Assigned task:
Reproduce the data below line for line, with every character unchanged, and omit the pictures from your output.

Data in this exercise:
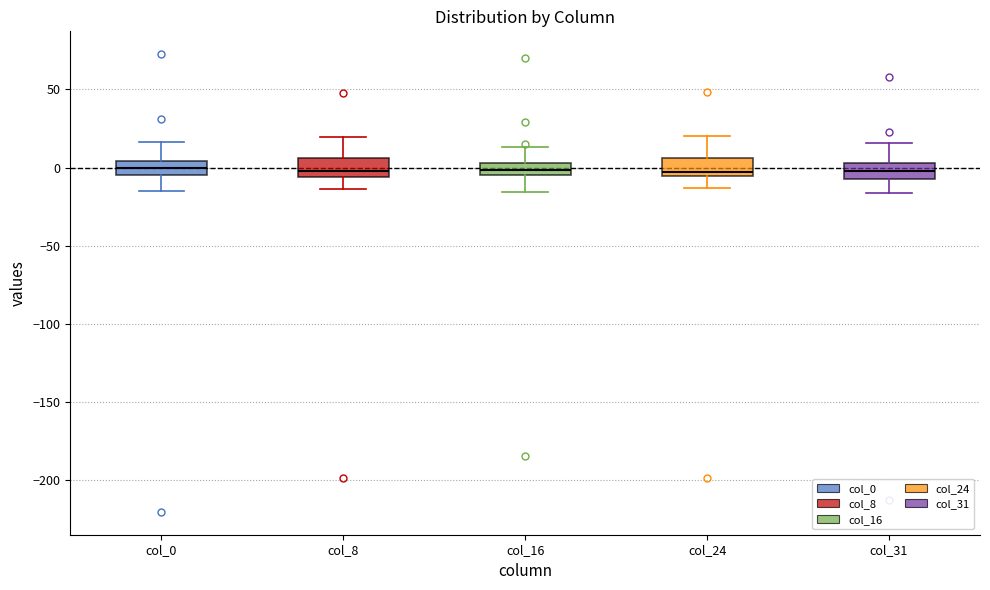

Where does the lower whisker of the box for col_24 end on the y-axis? The values are not printed on the chart, so give them approximately, as read against the axis.

-15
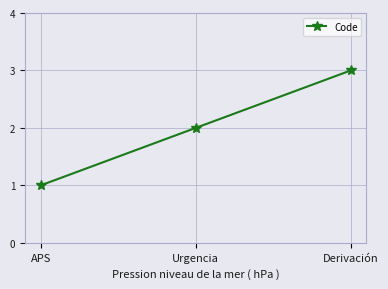

Reading left to right, list all the values displayed in this chart.

1	2	3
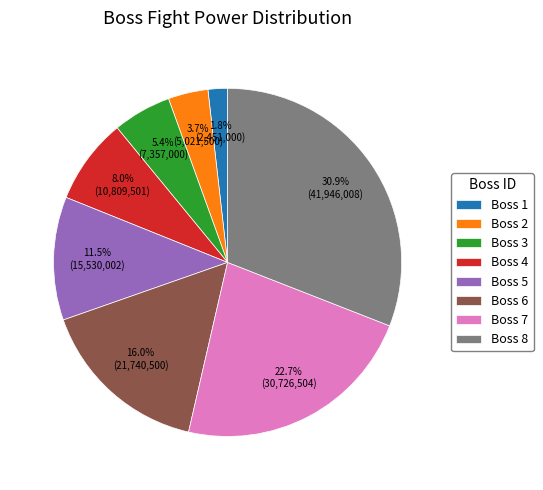

Approximately how many times larger is the value at Boss 8 compared to Boss 6?

1.9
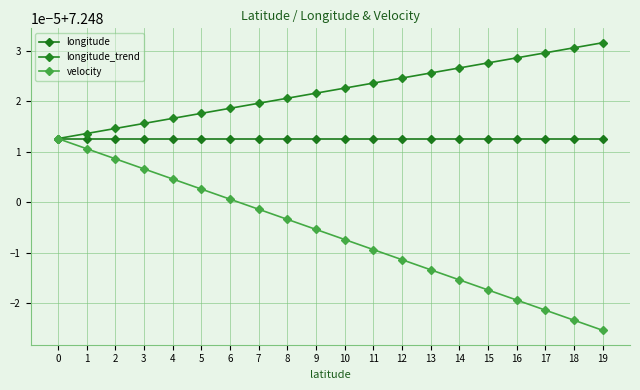

Is this an area chart (filled region under the line)?

No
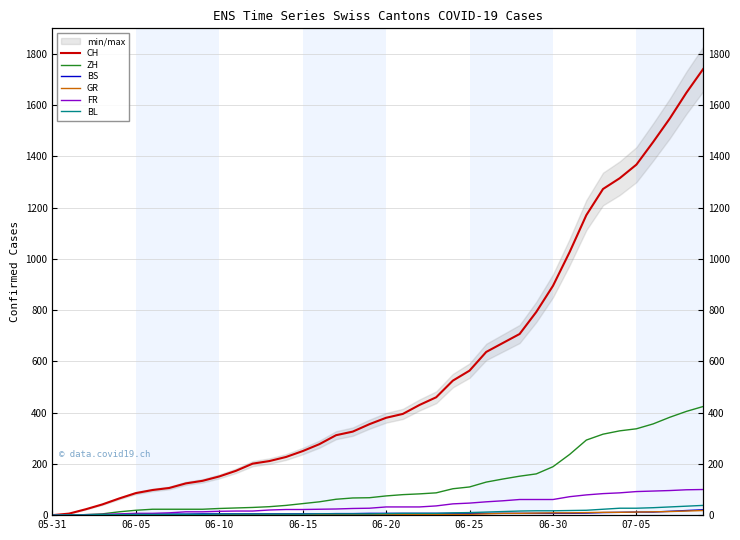

What is the total value across all series at 39?

2342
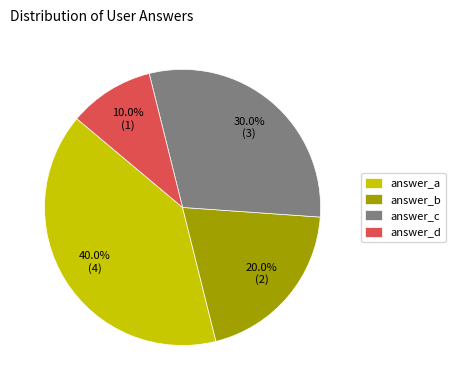

Does answer_d account for over 50% of the chart?

No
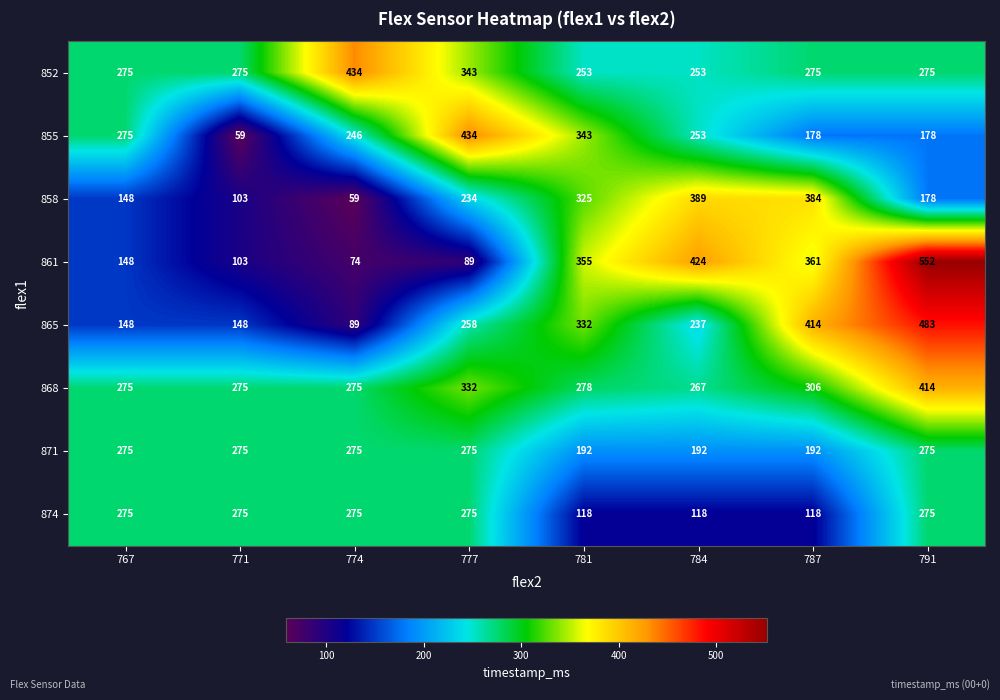

Is it true that 874 equals 130 at 767?

False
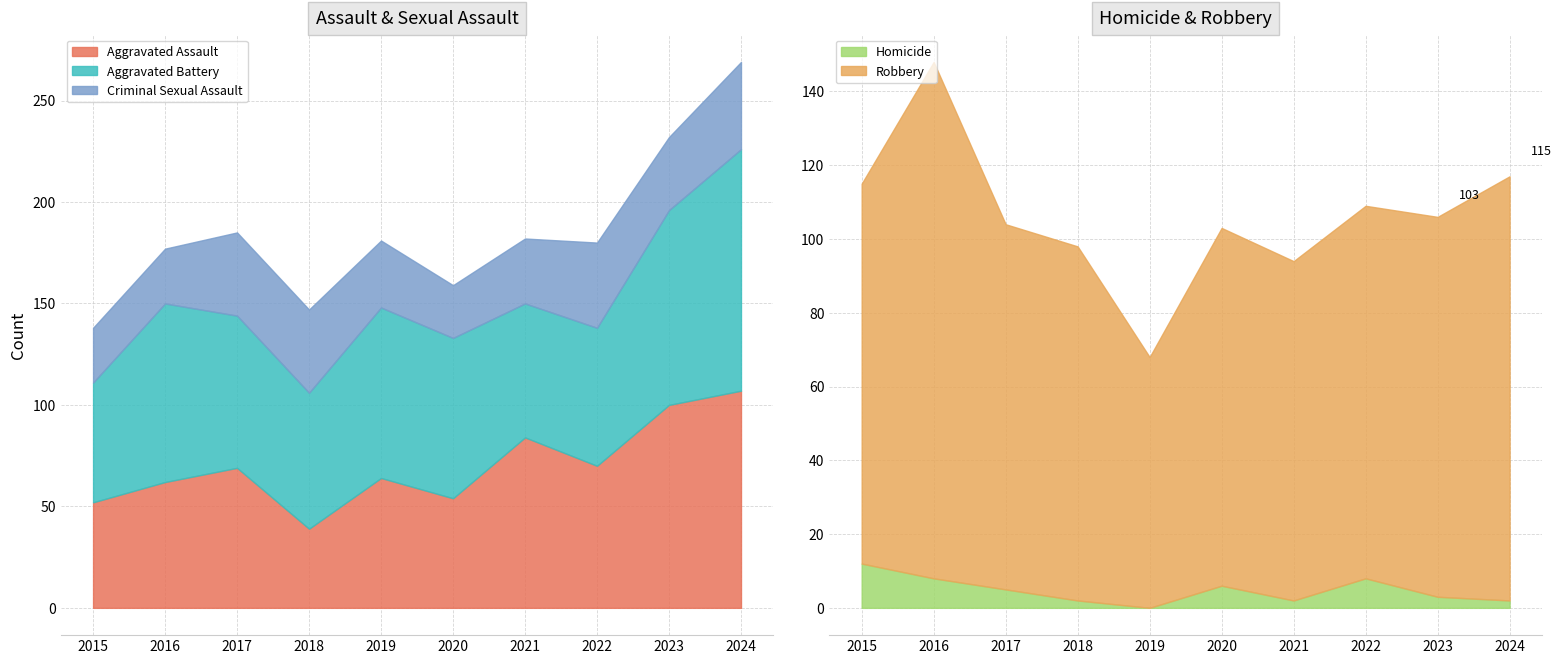

Which category has the highest value across all series?

2016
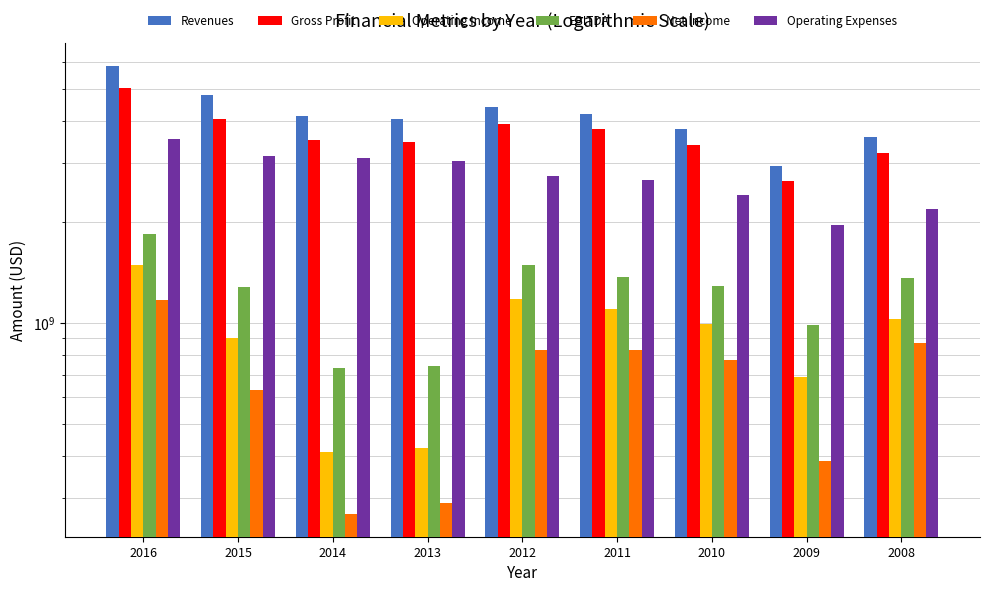

Where does the Operating Expenses series first go above 2739704000?

2016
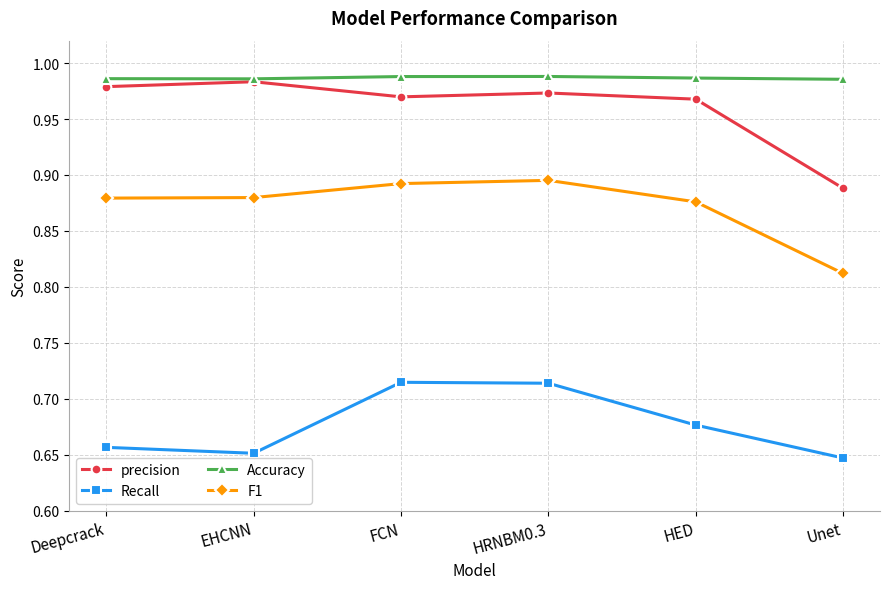

At which category does the chart reach its minimum across all series?

Unet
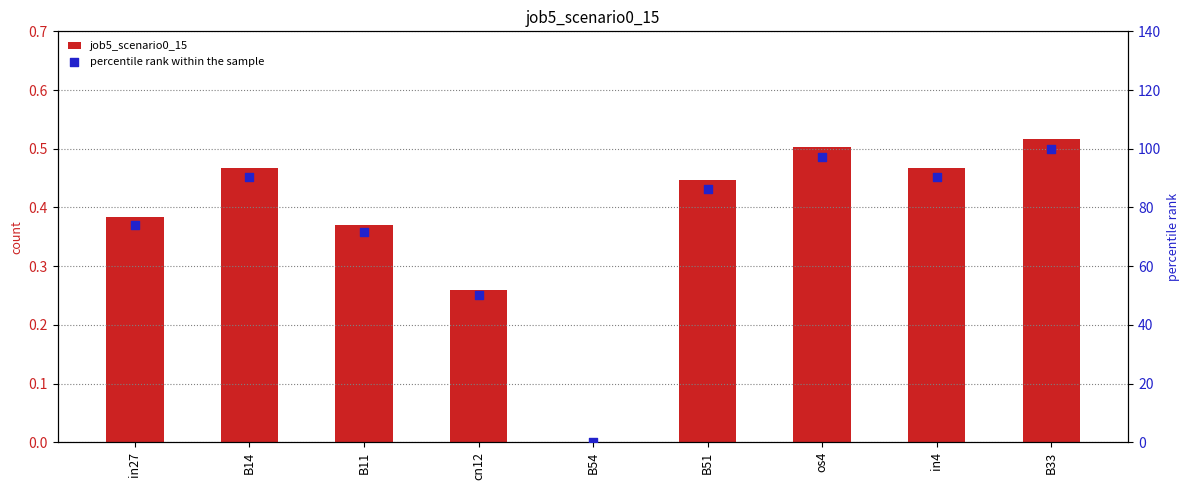

At how many categories does at least one series exceed 84?

5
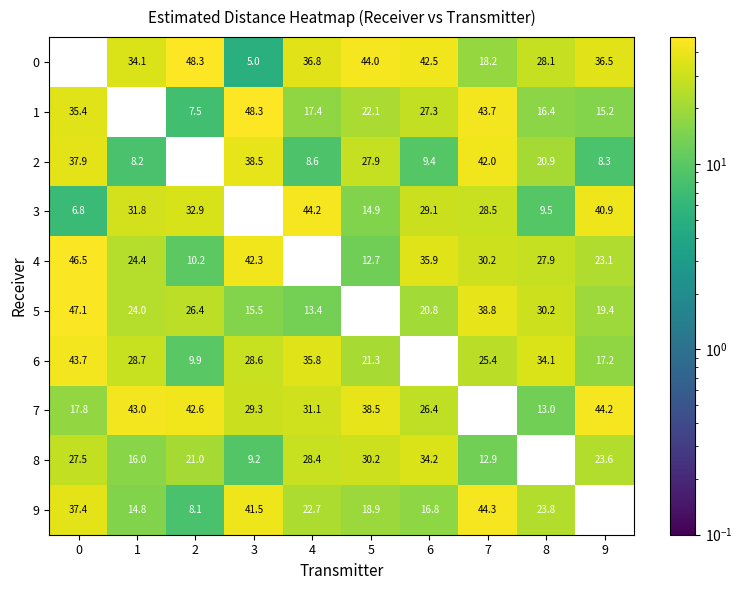

The value of 9 at 2 is 8.1. True or false?

True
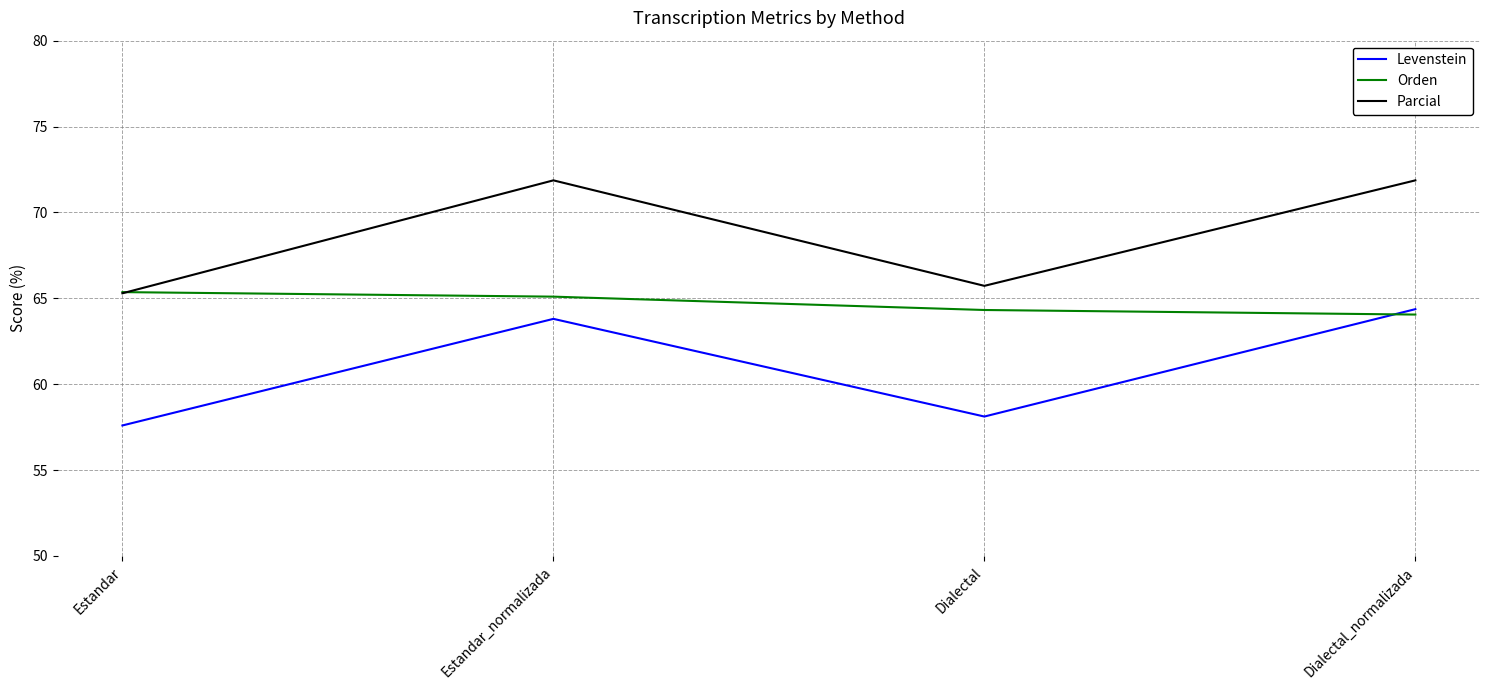

What are all the series names shown in the legend?

Levenstein, Orden, Parcial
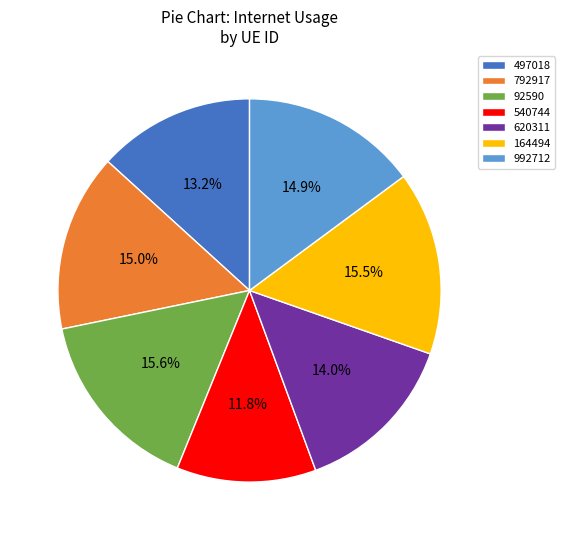

What portion of the pie excludes 92590?

84.4%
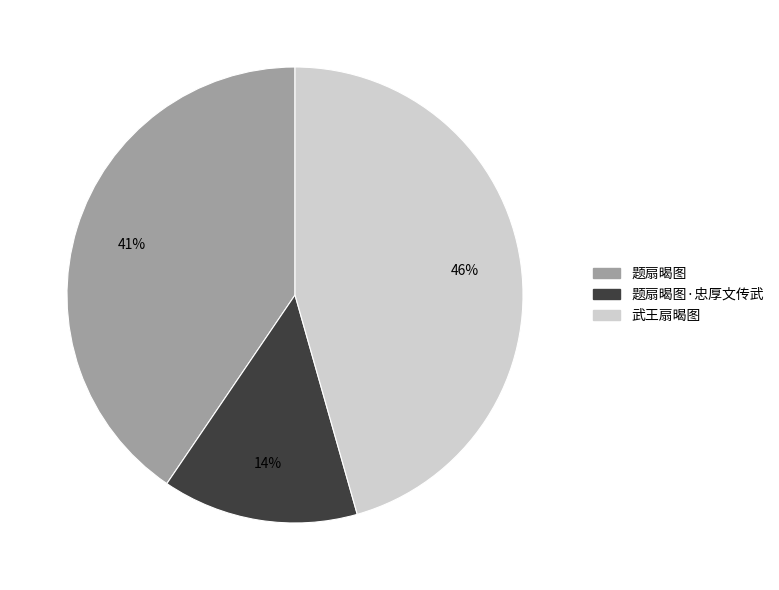

To the nearest percent, what is the difference between the largest and smallest slice percentages?

32%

Exercise answer:
Where does the lower whisker of the box for col_24 end on the y-axis? The values are not printed on the chart, so give them approximately, as read against the axis.

-15

Reading left to right, list all the values displayed in this chart.

1	2	3

Approximately how many times larger is the value at Boss 8 compared to Boss 6?

1.9

Is this an area chart (filled region under the line)?

No

What is the total value across all series at 39?

2342

Does answer_d account for over 50% of the chart?

No

Is it true that 874 equals 130 at 767?

False

Which category has the highest value across all series?

2016

Where does the Operating Expenses series first go above 2739704000?

2016

At which category does the chart reach its minimum across all series?

Unet

At how many categories does at least one series exceed 84?

5

The value of 9 at 2 is 8.1. True or false?

True

What are all the series names shown in the legend?

Levenstein, Orden, Parcial

What portion of the pie excludes 92590?

84.4%

To the nearest percent, what is the difference between the largest and smallest slice percentages?

32%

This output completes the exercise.